# PROVIDED RECORDS

==*==

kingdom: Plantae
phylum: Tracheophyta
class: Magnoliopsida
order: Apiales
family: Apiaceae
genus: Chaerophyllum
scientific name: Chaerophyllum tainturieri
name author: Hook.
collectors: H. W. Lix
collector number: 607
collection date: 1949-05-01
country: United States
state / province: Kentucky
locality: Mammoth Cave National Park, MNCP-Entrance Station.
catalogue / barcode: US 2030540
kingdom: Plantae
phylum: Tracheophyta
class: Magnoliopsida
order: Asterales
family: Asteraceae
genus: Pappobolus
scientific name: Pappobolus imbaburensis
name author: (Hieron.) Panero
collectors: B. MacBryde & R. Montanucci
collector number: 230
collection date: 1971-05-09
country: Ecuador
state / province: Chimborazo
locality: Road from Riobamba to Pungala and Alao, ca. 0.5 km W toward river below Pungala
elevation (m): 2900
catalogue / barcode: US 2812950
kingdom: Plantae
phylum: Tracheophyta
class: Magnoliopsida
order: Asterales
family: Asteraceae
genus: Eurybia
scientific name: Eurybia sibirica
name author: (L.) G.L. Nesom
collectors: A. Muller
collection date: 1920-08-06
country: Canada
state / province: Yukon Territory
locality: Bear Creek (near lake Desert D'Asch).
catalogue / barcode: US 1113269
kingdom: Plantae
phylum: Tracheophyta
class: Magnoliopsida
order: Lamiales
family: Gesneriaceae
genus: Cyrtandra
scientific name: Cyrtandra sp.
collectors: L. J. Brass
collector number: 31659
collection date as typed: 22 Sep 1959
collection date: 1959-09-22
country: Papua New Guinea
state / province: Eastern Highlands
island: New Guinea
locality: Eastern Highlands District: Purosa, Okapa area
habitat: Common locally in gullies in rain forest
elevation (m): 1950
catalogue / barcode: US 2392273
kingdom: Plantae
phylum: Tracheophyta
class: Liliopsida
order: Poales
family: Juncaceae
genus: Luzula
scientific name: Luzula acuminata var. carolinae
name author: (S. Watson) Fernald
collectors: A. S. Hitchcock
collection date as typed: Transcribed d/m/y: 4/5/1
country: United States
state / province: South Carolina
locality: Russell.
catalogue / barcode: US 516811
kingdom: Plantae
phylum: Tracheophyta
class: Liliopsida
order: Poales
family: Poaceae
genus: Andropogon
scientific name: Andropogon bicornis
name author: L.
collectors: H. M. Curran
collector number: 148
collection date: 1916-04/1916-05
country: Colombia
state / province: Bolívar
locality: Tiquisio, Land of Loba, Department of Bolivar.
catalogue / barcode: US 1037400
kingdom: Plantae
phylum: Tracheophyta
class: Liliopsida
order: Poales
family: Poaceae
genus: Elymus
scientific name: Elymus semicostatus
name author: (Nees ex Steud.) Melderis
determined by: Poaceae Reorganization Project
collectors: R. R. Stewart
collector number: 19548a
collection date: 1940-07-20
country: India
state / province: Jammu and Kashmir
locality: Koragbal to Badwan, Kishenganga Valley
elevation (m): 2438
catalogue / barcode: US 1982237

==*==

# WHAT IS EXPECTED
Extract all of the lines above verbatim, keeping every word, number, and mark unchanged.

# RESPONSE TO THE TASK
kingdom: Plantae
phylum: Tracheophyta
class: Magnoliopsida
order: Apiales
family: Apiaceae
genus: Chaerophyllum
scientific name: Chaerophyllum tainturieri
name author: Hook.
collectors: H. W. Lix
collector number: 607
collection date: 1949-05-01
country: United States
state / province: Kentucky
locality: Mammoth Cave National Park, MNCP-Entrance Station.
catalogue / barcode: US 2030540
kingdom: Plantae
phylum: Tracheophyta
class: Magnoliopsida
order: Asterales
family: Asteraceae
genus: Pappobolus
scientific name: Pappobolus imbaburensis
name author: (Hieron.) Panero
collectors: B. MacBryde & R. Montanucci
collector number: 230
collection date: 1971-05-09
country: Ecuador
state / province: Chimborazo
locality: Road from Riobamba to Pungala and Alao, ca. 0.5 km W toward river below Pungala
elevation (m): 2900
catalogue / barcode: US 2812950
kingdom: Plantae
phylum: Tracheophyta
class: Magnoliopsida
order: Asterales
family: Asteraceae
genus: Eurybia
scientific name: Eurybia sibirica
name author: (L.) G.L. Nesom
collectors: A. Muller
collection date: 1920-08-06
country: Canada
state / province: Yukon Territory
locality: Bear Creek (near lake Desert D'Asch).
catalogue / barcode: US 1113269
kingdom: Plantae
phylum: Tracheophyta
class: Magnoliopsida
order: Lamiales
family: Gesneriaceae
genus: Cyrtandra
scientific name: Cyrtandra sp.
collectors: L. J. Brass
collector number: 31659
collection date as typed: 22 Sep 1959
collection date: 1959-09-22
country: Papua New Guinea
state / province: Eastern Highlands
island: New Guinea
locality: Eastern Highlands District: Purosa, Okapa area
habitat: Common locally in gullies in rain forest
elevation (m): 1950
catalogue / barcode: US 2392273
kingdom: Plantae
phylum: Tracheophyta
class: Liliopsida
order: Poales
family: Juncaceae
genus: Luzula
scientific name: Luzula acuminata var. carolinae
name author: (S. Watson) Fernald
collectors: A. S. Hitchcock
collection date as typed: Transcribed d/m/y: 4/5/1
country: United States
state / province: South Carolina
locality: Russell.
catalogue / barcode: US 516811
kingdom: Plantae
phylum: Tracheophyta
class: Liliopsida
order: Poales
family: Poaceae
genus: Andropogon
scientific name: Andropogon bicornis
name author: L.
collectors: H. M. Curran
collector number: 148
collection date: 1916-04/1916-05
country: Colombia
state / province: Bolívar
locality: Tiquisio, Land of Loba, Department of Bolivar.
catalogue / barcode: US 1037400
kingdom: Plantae
phylum: Tracheophyta
class: Liliopsida
order: Poales
family: Poaceae
genus: Elymus
scientific name: Elymus semicostatus
name author: (Nees ex Steud.) Melderis
determined by: Poaceae Reorganization Project
collectors: R. R. Stewart
collector number: 19548a
collection date: 1940-07-20
country: India
state / province: Jammu and Kashmir
locality: Koragbal to Badwan, Kishenganga Valley
elevation (m): 2438
catalogue / barcode: US 1982237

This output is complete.